The post-2014 National Action Plan (NAP) was stillborn in the face of the Inter-Services Intelligence (ISI) and Military Intelligence (MI) balking at the suggestion that they should coordinate with and (perish the thought!) share intelligence with their civilian counterparts under the National Counter Terrorism Authority (NACTA). There the half-baked pie of the NAP rests in peace (RIP). There is no evidence that either the military or civilian authorities are seized of the critical requirement to overcome this logjam and get down to the serious task of rooting out the terrorist threat.
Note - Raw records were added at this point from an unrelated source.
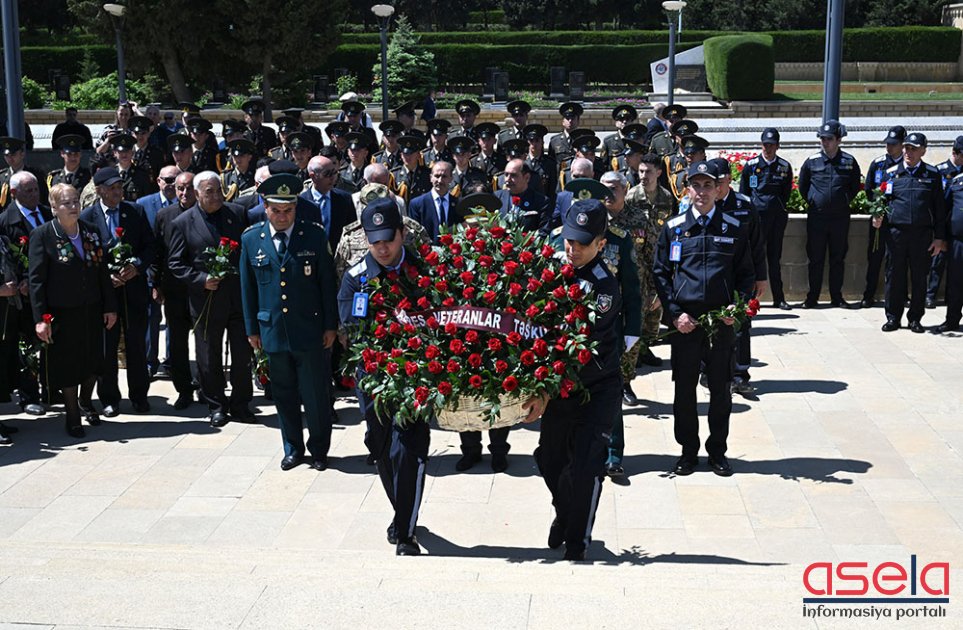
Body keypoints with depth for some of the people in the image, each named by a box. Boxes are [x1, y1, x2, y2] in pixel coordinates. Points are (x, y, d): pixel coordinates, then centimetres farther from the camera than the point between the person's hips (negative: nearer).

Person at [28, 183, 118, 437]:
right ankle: (72, 416, 22)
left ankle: (85, 402, 40)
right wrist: (41, 318, -15)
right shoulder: (43, 235, -10)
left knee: (93, 361, 15)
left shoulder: (91, 231, 4)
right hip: (62, 313, -4)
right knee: (67, 364, 7)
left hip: (92, 310, 4)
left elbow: (103, 271, 8)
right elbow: (36, 279, -11)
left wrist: (110, 307, 6)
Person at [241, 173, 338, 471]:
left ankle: (319, 450, 21)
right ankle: (293, 449, 27)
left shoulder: (315, 235, -4)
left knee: (316, 395, 5)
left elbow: (327, 282, 0)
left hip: (311, 331, -2)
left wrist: (331, 325, -2)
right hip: (273, 331, 2)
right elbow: (247, 287, 9)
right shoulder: (251, 239, 2)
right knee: (284, 396, 12)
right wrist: (252, 329, 8)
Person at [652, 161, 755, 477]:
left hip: (722, 321, 0)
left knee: (720, 388, 7)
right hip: (684, 321, 0)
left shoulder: (733, 228, 5)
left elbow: (746, 273, 9)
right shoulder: (672, 228, 3)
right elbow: (660, 273, 4)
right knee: (684, 388, 5)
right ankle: (688, 451, 19)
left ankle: (717, 451, 20)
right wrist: (675, 313, -6)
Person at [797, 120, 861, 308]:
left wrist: (844, 201, 8)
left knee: (838, 258, 7)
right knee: (815, 259, 4)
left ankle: (837, 297, 15)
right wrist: (812, 202, 9)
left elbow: (855, 186, 14)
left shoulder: (849, 162, 1)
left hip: (840, 217, 1)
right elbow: (802, 185, 13)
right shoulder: (812, 161, 0)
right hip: (816, 216, -1)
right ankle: (812, 298, 10)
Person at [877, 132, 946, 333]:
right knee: (894, 276, 2)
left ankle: (915, 318, 14)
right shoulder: (891, 173, 8)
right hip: (896, 232, 1)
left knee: (919, 277, 4)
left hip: (922, 234, -1)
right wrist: (878, 216, -5)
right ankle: (893, 318, 12)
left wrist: (939, 237, 1)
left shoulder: (932, 174, 6)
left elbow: (939, 207, 6)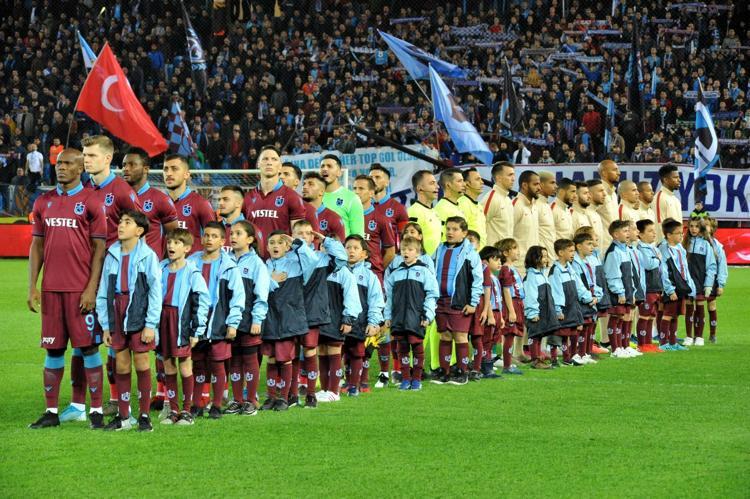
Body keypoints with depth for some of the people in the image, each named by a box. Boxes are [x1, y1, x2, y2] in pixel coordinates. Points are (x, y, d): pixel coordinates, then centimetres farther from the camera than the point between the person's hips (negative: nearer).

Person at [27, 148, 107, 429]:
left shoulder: (90, 201, -2)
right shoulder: (44, 202, 12)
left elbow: (100, 247, -4)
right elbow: (37, 246, 14)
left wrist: (91, 289, -12)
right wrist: (32, 287, 6)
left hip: (81, 289, -4)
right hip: (51, 288, 4)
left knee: (88, 346, -2)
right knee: (53, 348, 6)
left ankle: (96, 411, 2)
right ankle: (51, 412, 11)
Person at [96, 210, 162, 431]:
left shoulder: (147, 255, -5)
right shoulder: (112, 255, 8)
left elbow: (155, 291, -6)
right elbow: (103, 291, 11)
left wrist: (150, 324, -10)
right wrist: (105, 325, 8)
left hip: (139, 315, -4)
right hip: (116, 314, 4)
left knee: (141, 362, 0)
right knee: (121, 364, 7)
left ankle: (144, 415, 7)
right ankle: (123, 416, 13)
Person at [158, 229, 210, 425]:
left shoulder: (192, 273, -6)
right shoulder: (161, 269, 9)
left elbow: (201, 302, -5)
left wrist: (196, 331, -7)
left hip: (182, 323, -5)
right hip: (163, 320, 5)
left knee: (185, 366, -1)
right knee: (168, 366, 8)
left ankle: (186, 411, 7)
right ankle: (173, 410, 14)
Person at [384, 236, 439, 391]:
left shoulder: (424, 272, 1)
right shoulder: (395, 274, 13)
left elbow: (431, 295, -2)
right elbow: (389, 297, 16)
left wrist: (428, 315, -8)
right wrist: (387, 316, 11)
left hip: (416, 318, -4)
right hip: (399, 318, 4)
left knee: (417, 346, 1)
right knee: (402, 348, 5)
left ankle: (416, 379, 8)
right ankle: (405, 379, 11)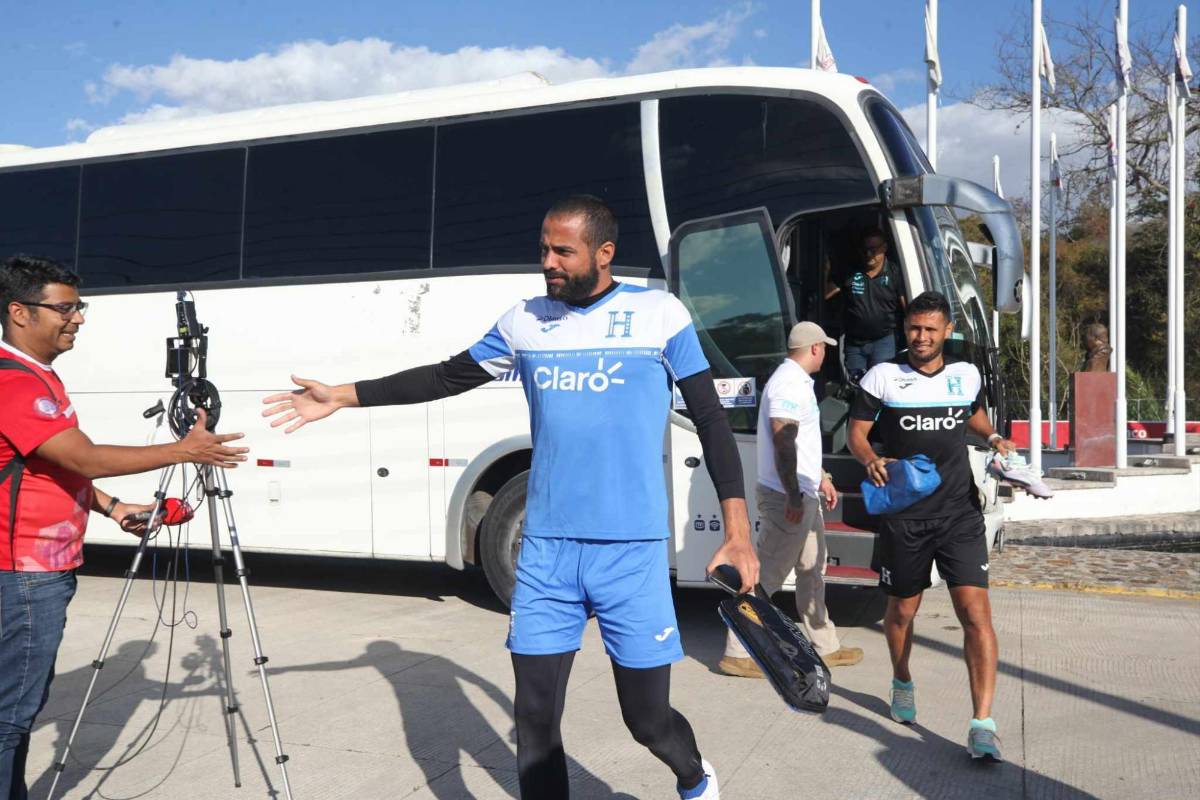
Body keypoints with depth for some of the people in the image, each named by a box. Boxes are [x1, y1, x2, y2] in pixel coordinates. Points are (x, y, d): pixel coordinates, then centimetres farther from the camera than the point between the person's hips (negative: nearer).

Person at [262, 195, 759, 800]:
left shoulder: (660, 315, -3)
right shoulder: (525, 321, 6)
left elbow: (712, 422, 0)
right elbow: (447, 377, 16)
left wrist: (738, 536, -4)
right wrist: (341, 397, 13)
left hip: (633, 553, -3)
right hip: (546, 552, 3)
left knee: (648, 718, 7)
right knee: (534, 717, 3)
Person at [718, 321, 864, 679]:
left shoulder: (798, 382, 16)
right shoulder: (788, 384, -17)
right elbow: (783, 442, -24)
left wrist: (821, 477, 29)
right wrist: (793, 496, -26)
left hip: (804, 495, 11)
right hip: (788, 498, -11)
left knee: (812, 571, 16)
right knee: (766, 575, -6)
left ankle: (825, 647, 26)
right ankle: (737, 653, 1)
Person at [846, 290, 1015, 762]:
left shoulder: (967, 375, 8)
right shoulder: (883, 377, -1)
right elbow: (857, 431, -1)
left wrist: (993, 438, 8)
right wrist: (870, 460, -21)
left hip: (959, 512, 1)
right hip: (904, 514, -1)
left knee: (976, 612, -12)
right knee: (902, 608, 14)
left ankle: (982, 726, -10)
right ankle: (902, 684, 43)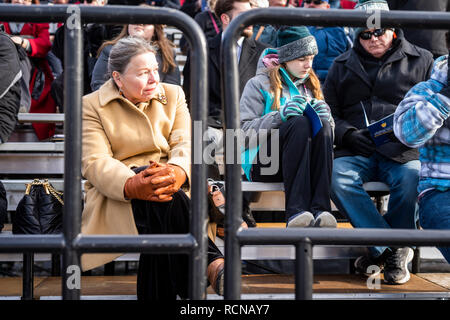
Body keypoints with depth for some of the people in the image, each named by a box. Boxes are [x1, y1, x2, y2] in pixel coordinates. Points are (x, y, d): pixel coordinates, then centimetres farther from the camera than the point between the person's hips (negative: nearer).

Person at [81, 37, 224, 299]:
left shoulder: (173, 94, 15)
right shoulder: (91, 106, 5)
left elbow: (185, 144, -1)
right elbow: (94, 162, -10)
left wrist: (177, 172, -29)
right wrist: (133, 185, -34)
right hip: (116, 196, -3)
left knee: (164, 196, -36)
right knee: (166, 201, -38)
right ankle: (213, 264, -50)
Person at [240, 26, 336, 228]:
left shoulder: (310, 86, 21)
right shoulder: (259, 84, 5)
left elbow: (328, 130, 18)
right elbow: (244, 131, -6)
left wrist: (324, 116, -5)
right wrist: (279, 116, -20)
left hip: (305, 165, 4)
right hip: (262, 164, -4)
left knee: (324, 126, -26)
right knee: (299, 123, -31)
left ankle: (320, 209, -41)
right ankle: (296, 211, -44)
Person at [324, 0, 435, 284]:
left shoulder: (421, 60, 15)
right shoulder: (342, 66, 21)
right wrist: (348, 135, -2)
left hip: (403, 152, -2)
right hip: (356, 151, 2)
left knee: (412, 177, -36)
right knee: (337, 177, -31)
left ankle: (382, 249, -16)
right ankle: (394, 249, -26)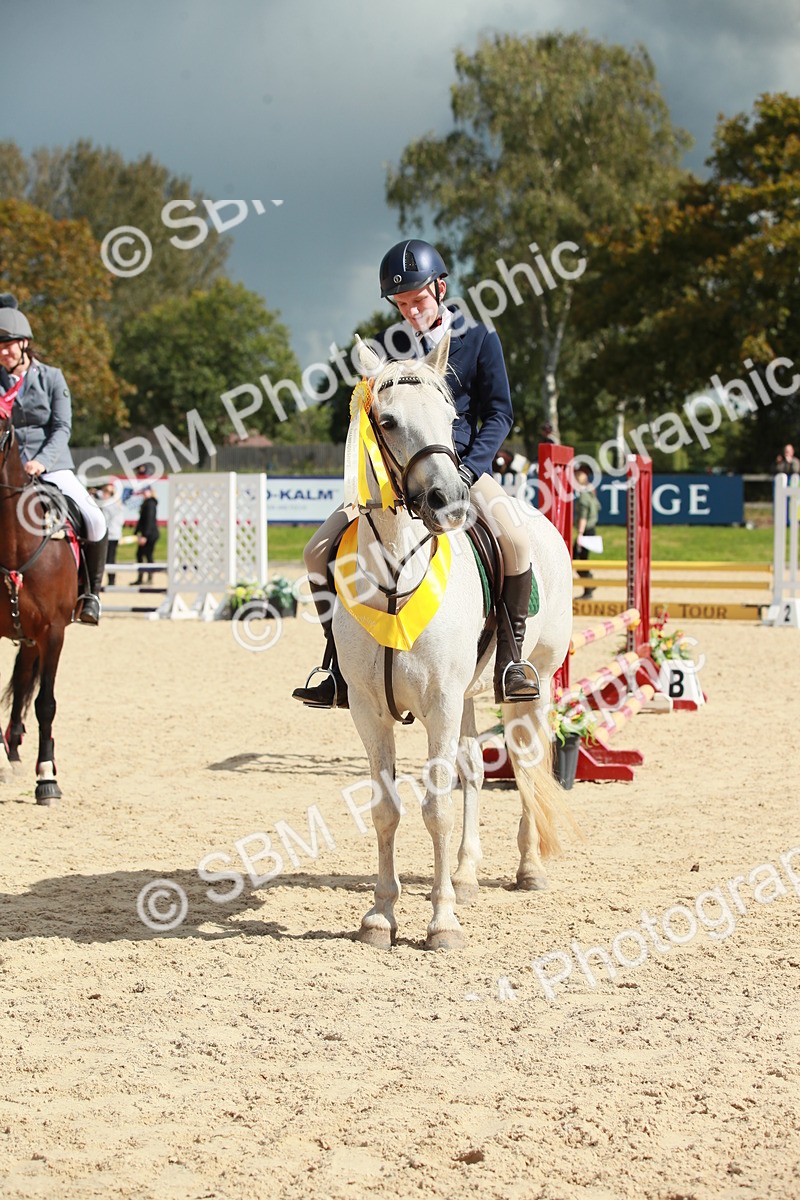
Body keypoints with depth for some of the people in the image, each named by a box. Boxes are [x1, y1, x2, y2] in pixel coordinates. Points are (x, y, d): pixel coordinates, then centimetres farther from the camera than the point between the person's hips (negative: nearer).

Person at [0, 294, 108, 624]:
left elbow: (62, 428, -4)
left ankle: (90, 592, -2)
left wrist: (42, 461, -20)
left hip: (52, 466, -1)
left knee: (95, 522, -21)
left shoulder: (51, 377, 2)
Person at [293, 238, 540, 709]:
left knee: (516, 539, -33)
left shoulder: (479, 337, 1)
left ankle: (511, 657, -17)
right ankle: (341, 673, -3)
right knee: (320, 551, -12)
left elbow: (499, 412, 0)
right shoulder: (387, 346, 8)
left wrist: (469, 468, -15)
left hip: (463, 464, -3)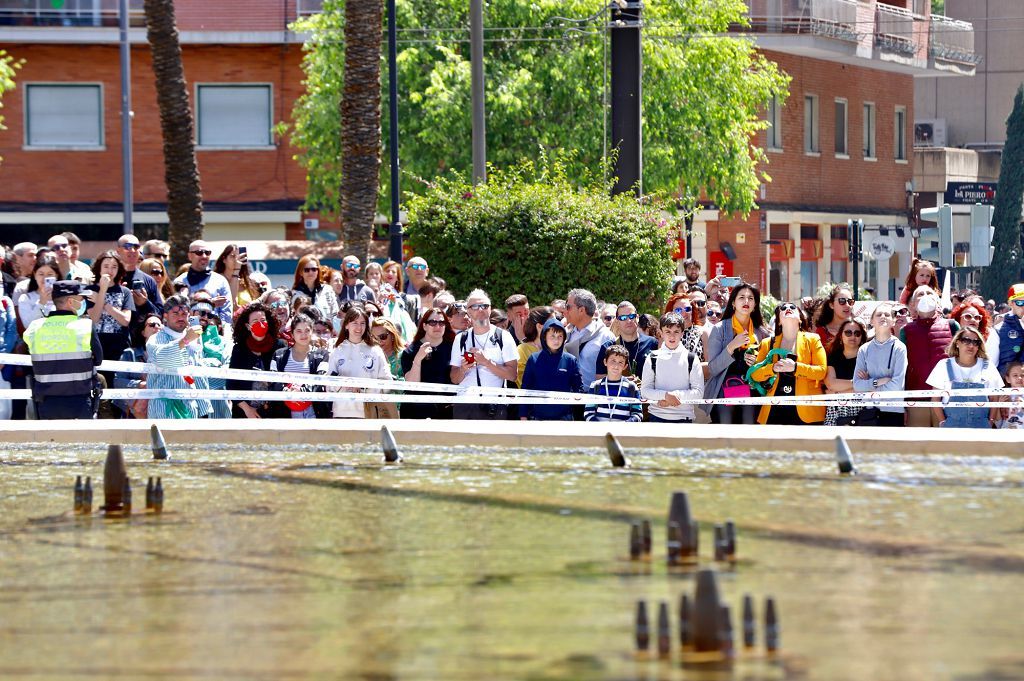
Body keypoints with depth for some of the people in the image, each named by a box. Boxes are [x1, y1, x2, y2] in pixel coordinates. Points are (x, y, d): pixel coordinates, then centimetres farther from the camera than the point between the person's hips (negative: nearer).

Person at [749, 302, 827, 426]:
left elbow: (822, 371, -1)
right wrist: (773, 368, -11)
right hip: (775, 410, 2)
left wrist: (795, 367, -15)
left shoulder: (812, 340, 9)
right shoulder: (767, 343, 15)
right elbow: (755, 374, 9)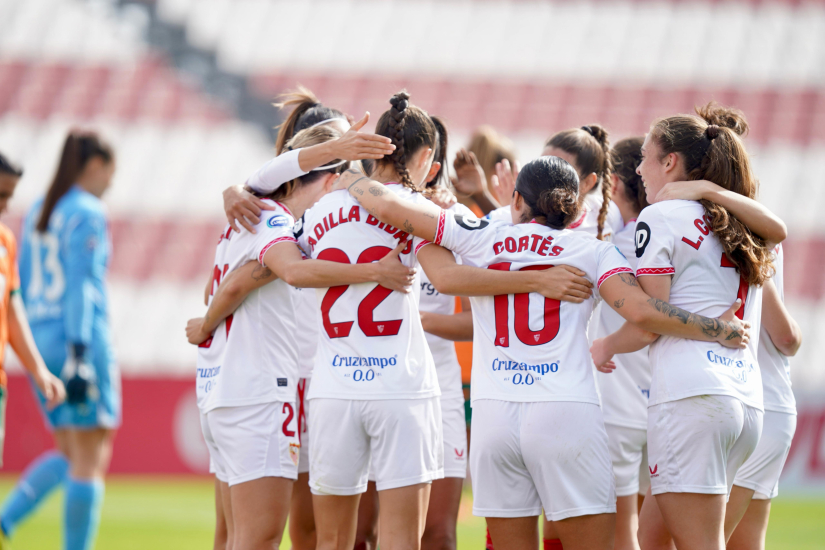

We must therefore gird ourselves against more of the same for the foreseeable future.
But hark, perhaps I underestimate the resolve of the military. In the wake of these multiple attacks in KP over the weekend, Pakistan has carried out airstrikes against alleged TTP bases across the border, killing, according to Kabul, eight people in Khost and Paktika provinces, all the dead being women and children. Taliban officials claim the ‘reckless’ airstrikes prompted retaliatory actions with “heavy weapons” against Pakistani military outposts on the border.
They followed up with a statement that Afghanistan would respond to any aggressive actions and defend its territorial integrity at all cost. The simmering tensions between Pakistan and Afghanistan since the 2021 victory of the Taliban, which prompted the former to expel millions of Afghan refugees across the border back to their home country, promise, if Kabul’s veiled threat is to believed, in “very bad consequences, which will be out (of) Pakistan’s control”.
Now it may be conceded that since the TTP terrorists based in Afghanistan’s border areas have their families living with them, the toll may well have included, if not been entirely composed of, women and children. To compare, not so long ago when Iran attacked alleged Jundullah bases in our Balochistan and Pakistan retaliated with strikes against alleged Baloch nationalist fighters in Iran, the casualties on that side, if correctly reported, were indeed women and children.
With all the sophistication of drone and air force technology today, it remains an uncertain weapon for targeting elusive guerrilla organisations. Pakistan and Iran mended fences soon after, in an atmosphere of both sides’ ‘honour’ having been satisfied, but the new tensions between Islamabad and Kabul portend an escalation with no end in sight.
Pakistan needs reasonable, if not good relations with all its neighbours at a moment when it has so many other problems to contend with. Relations with Iran are on the mend after the mutual strikes on each other and the start on the Pakistan side of the much delayed Iran-Pakistan gas pipeline that threatened their bonhomie. With India, relations remain frozen, with little chance of even normal diplomatic outreach till after the Indian elections.
With Afghanistan, we could be staring down the barrel of the gun of a continuing tension and even conflict on the border because of the reverse osmosis of TTP terrorists based in Afghanistan continuing and escalating their attacks inside Pakistan, the wages of the original sin of using religious extremists in Pakistan’s wars in Afghanistan since 1973.
Strangely, the terrorism issue has taken up all the space this week, but I shall no doubt be explicating the other issues facing Pakistan in flux in the weeks to come.